As Luke shared with me:

“I feel lucky to work with the Sales team we have at Optimizely. They are some of the most empathetic and intelligent folks I’ve ever worked with, and they put the customer’s needs and goals first and foremost to ensure a proper fit. Sales and Customer Success have crafted a strong partnership which is imperative to achieve best-in-class net retention.”

Beyond the performance of the Customer Success team, the complementary process to ensure a negative churn rate is a sales validation process implemented by Optimizely’s VP of Sales, Travis Bryant: whenever a sales rep identifies a new account, he or she is  required to populate a 45-question validation form before closing the deal. Simple, straightforward, objective, Yes/No questions designed to determine whether  the new prospect is actually a good fit for Optimizely (Steli Efti, from Close.io, shares a similar philosophy although he uses different method).

According to Luke, the validation form by itself isn’t what guarantees the quality of new customers, but it sets the baseline for having a culture of customer success and retention inside the Sales team. It implies a shared agreement between the Sales and Customer Success teams that each customer is a good fit for Optimizely.

In addition, Luke  personally screens every new customer and gives a special importance to validating their needs. According to Luke, with this process, truly “bad” enterprise customers are extremely rare.

It’s common practice in businesses to build retention metrics into Sales people’s incentives to avoid chasing customers without a longer term view. Optimizely’s approach is interesting in the sense that it clearly incentivizes Sales people on revenue generation, but ensures coordination with the Success team—which owns net retention—using a validation process, along with tight collaboration.

In the spirit of transparency, they entire Optimizely organization receives an email alert whenever an enterprise customer decides to churn.

“This simple workflow ensures that all employees—from the intern to the C-level—are in the loop when we fall short for a customer, and it often sparks internal dialogue about priorities and opportunities to change, iterate and refine.”

Transform your customer’s organization to achieve success

Believe it or not, a major part of the customer’s ultimate success does not rely on your customer success team, your sales team, or your product, but rather: in your customer’s organization. We came to this conclusion as Luke was sharing his best and worst customer success experiences.

Worst? The biggest challenge is when the customer lacks the skills or people to execute: generate ideas, setup experiments, QA, measure, rinse & repeat. According to Luke, the main reason for “customer failure” with Optimizely is a disconnect between a buying decision made by a senior executive and the actual resources available in the team to use it and get value out of Optimizely’s software. The help close this gap, Optimizely has curated a network of 80Solutions Partners to help their customer build—or accelerate— their optimization program.

Another challenge: earning executive mindshare at the VP and C-suite level.
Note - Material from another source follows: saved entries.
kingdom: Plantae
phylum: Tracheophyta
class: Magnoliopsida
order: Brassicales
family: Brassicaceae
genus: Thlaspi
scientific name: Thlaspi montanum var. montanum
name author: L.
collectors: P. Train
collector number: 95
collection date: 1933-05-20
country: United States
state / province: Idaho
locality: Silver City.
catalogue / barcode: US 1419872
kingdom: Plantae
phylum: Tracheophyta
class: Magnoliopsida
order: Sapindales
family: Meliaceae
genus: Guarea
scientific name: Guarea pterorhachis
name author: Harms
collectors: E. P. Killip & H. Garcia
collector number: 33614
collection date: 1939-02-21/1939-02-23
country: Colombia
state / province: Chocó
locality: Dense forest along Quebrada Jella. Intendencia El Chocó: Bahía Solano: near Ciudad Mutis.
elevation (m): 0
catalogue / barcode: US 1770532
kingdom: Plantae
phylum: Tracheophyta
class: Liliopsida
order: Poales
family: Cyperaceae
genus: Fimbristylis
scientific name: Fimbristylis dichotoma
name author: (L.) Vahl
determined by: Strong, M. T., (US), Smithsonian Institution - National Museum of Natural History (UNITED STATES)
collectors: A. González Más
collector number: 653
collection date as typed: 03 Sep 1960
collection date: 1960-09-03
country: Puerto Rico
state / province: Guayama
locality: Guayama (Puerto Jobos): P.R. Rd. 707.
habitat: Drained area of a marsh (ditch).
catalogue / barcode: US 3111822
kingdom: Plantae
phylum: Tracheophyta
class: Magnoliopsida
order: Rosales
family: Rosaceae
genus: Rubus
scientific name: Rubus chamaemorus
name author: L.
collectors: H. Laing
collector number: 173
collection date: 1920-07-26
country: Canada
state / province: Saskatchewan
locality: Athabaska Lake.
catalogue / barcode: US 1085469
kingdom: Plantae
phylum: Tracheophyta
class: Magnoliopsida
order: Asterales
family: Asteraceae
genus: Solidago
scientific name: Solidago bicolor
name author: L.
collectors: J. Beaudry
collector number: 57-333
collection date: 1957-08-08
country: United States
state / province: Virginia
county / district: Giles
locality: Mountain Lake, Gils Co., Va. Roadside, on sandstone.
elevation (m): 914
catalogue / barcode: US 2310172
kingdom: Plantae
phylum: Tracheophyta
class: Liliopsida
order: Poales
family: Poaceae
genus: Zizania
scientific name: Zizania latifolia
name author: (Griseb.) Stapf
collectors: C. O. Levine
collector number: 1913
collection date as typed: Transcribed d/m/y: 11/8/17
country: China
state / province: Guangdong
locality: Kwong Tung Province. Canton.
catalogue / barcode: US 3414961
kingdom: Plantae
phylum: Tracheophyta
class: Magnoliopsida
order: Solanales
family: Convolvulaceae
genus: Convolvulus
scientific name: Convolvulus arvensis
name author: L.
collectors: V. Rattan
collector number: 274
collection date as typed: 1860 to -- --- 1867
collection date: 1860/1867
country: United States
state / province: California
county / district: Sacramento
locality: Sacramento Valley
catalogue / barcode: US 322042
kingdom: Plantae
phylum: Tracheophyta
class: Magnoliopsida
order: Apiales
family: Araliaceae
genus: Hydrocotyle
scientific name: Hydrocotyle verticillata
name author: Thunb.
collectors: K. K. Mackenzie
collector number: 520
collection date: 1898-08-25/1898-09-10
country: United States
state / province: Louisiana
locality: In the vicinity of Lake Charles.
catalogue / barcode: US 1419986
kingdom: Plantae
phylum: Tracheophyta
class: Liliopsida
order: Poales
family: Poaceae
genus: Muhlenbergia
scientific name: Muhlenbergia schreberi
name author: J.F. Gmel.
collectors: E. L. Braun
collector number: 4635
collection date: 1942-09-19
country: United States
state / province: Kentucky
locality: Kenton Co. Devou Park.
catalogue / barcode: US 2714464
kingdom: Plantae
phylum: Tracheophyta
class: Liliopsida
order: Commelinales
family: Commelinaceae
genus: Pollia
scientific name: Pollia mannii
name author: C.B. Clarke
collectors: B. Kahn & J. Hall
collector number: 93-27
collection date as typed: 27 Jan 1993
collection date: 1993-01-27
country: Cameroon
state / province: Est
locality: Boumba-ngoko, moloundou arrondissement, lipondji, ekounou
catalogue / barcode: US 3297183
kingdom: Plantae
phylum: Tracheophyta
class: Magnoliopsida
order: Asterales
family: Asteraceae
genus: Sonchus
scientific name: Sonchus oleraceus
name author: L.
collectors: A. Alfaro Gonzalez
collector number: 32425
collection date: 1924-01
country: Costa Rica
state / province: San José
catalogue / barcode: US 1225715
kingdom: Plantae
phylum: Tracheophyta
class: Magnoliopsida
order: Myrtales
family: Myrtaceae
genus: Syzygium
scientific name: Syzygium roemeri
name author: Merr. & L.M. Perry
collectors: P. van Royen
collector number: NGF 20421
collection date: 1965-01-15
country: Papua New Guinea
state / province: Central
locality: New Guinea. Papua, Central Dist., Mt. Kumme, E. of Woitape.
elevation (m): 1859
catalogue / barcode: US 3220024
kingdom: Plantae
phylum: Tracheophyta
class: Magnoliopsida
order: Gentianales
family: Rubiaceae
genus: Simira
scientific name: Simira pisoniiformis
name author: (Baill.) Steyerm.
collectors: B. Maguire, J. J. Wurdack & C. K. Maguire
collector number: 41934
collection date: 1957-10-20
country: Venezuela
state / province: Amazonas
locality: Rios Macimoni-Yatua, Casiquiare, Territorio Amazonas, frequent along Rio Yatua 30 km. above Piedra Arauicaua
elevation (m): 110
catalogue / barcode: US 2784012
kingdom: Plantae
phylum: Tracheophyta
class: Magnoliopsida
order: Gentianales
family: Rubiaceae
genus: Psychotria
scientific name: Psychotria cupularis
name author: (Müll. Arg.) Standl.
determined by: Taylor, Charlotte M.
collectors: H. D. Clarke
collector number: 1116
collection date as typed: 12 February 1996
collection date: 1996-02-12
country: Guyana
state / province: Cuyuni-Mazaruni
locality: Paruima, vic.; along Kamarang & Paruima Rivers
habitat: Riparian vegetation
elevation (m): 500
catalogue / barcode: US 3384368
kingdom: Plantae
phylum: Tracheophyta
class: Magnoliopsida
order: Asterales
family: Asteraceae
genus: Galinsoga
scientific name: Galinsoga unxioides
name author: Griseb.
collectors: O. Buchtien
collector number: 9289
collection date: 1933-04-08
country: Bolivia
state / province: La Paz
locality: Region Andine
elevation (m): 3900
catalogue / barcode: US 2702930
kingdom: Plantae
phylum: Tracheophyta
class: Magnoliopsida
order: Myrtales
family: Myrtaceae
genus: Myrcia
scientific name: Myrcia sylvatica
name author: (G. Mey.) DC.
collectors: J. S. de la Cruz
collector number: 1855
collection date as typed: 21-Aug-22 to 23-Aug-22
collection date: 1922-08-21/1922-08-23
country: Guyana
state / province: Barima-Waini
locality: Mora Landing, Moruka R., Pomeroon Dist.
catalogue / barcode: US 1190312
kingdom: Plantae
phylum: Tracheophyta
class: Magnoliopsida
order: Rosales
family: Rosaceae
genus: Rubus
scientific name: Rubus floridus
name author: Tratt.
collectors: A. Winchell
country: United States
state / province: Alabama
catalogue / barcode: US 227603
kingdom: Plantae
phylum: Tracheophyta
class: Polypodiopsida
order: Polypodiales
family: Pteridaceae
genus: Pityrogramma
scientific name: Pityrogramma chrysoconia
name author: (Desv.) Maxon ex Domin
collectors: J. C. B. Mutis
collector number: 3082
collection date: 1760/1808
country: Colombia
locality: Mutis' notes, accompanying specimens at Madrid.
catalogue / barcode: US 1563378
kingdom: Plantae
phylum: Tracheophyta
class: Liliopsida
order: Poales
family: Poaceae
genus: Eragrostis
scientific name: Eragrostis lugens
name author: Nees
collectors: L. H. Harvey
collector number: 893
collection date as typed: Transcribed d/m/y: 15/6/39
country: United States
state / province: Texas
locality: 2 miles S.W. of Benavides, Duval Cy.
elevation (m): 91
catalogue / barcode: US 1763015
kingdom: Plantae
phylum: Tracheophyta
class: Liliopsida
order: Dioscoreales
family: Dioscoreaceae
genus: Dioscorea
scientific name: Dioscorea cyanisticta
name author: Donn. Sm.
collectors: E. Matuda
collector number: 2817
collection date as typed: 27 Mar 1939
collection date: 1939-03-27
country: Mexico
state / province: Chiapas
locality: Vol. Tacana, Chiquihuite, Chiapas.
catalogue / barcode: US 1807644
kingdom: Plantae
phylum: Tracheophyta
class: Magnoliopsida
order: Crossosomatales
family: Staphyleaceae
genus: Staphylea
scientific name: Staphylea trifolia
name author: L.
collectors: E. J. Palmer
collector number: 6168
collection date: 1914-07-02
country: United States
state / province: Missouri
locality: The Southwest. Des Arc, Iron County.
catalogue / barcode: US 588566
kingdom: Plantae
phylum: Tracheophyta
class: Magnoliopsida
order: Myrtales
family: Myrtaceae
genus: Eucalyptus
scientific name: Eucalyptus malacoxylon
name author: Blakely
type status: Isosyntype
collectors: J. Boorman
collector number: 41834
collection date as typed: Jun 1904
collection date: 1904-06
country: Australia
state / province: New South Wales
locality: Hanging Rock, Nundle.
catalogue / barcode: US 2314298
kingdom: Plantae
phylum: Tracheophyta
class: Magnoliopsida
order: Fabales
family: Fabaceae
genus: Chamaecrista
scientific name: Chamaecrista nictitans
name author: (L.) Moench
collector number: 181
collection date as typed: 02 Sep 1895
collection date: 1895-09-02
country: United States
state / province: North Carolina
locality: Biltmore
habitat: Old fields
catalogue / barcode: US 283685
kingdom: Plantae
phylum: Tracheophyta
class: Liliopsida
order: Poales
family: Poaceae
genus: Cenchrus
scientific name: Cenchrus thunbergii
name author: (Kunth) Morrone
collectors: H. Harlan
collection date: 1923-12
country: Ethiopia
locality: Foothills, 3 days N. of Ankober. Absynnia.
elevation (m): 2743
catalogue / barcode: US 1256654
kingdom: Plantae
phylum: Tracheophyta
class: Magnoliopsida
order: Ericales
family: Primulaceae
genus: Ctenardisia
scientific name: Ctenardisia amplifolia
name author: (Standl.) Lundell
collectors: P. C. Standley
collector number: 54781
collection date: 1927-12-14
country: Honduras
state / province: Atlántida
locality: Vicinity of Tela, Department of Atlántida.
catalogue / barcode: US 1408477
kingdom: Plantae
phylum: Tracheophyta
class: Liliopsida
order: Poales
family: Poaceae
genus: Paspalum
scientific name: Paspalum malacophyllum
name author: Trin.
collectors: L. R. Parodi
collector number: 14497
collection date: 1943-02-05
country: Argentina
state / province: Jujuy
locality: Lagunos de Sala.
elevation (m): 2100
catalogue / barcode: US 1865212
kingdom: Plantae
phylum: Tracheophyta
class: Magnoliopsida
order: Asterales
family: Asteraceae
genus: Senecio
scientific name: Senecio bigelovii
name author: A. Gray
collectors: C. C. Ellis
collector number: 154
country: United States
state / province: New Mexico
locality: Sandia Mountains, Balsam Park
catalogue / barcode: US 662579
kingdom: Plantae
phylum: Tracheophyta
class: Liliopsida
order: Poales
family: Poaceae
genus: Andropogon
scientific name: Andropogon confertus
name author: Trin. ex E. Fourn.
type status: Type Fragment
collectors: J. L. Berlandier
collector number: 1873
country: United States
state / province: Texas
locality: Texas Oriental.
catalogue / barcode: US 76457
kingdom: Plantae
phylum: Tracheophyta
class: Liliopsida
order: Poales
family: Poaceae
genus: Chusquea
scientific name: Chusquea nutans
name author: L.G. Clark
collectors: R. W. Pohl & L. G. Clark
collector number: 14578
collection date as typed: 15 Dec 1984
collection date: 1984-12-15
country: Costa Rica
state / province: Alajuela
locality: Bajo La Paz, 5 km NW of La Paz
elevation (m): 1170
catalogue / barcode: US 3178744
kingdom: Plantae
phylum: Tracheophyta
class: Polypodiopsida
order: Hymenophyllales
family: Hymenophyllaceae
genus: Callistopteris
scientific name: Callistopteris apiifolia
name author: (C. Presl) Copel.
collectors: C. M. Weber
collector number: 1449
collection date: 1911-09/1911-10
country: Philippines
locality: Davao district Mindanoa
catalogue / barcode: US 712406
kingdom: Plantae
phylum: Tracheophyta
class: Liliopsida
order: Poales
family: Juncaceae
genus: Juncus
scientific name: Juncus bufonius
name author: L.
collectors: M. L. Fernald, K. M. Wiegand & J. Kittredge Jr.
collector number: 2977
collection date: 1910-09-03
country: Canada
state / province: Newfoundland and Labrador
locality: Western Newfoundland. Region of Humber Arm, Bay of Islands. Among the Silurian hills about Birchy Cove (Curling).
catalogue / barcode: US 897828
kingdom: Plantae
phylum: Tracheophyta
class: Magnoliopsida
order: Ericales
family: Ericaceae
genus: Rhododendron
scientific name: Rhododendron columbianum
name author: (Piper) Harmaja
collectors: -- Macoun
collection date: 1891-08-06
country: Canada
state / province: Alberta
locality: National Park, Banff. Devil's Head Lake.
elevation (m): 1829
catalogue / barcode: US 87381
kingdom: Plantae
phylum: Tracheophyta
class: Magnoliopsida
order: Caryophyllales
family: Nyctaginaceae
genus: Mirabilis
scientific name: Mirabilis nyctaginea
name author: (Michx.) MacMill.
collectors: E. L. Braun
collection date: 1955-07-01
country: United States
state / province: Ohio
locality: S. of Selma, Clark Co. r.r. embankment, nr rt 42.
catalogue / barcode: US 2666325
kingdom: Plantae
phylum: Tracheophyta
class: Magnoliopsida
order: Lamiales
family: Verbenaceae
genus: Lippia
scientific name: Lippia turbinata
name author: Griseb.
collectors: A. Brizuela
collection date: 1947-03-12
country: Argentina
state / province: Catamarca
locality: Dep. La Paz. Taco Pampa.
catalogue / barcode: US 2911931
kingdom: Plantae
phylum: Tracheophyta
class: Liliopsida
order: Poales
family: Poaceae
In a recent survey of 500 CMOs, optimization ranked #12 out of 17 various marketing priorities.

“We are crafting our sales and account management strategy to uplevel the conversation and earn executive sponsorship. This strategy, along with the coming product releases (e.g. personalization) will ultimately make Optimizely unturnoffable.” 

Best? Luke’s most memorable customer success happened when one of  the Customer Success team members managed to convince a client to make a hire in order to lead and improve optimization initiatives, after demonstrating that the first tests generated a 15% increase in revenue. Optimizely provided the data to help the customer’s Marketing Director make the case for net new headcount, thereby creating transformational change in the company. “In my opinion, it was one of our proudest moments,” Luke said.

Worst scenario, best scenario: both are related to the customers’ resource allocation, and that’s one key lesson for all SaaS out there: the ROI your customers derive from your software is correlated to the resources devoted to it. Convince your customers to organize for success!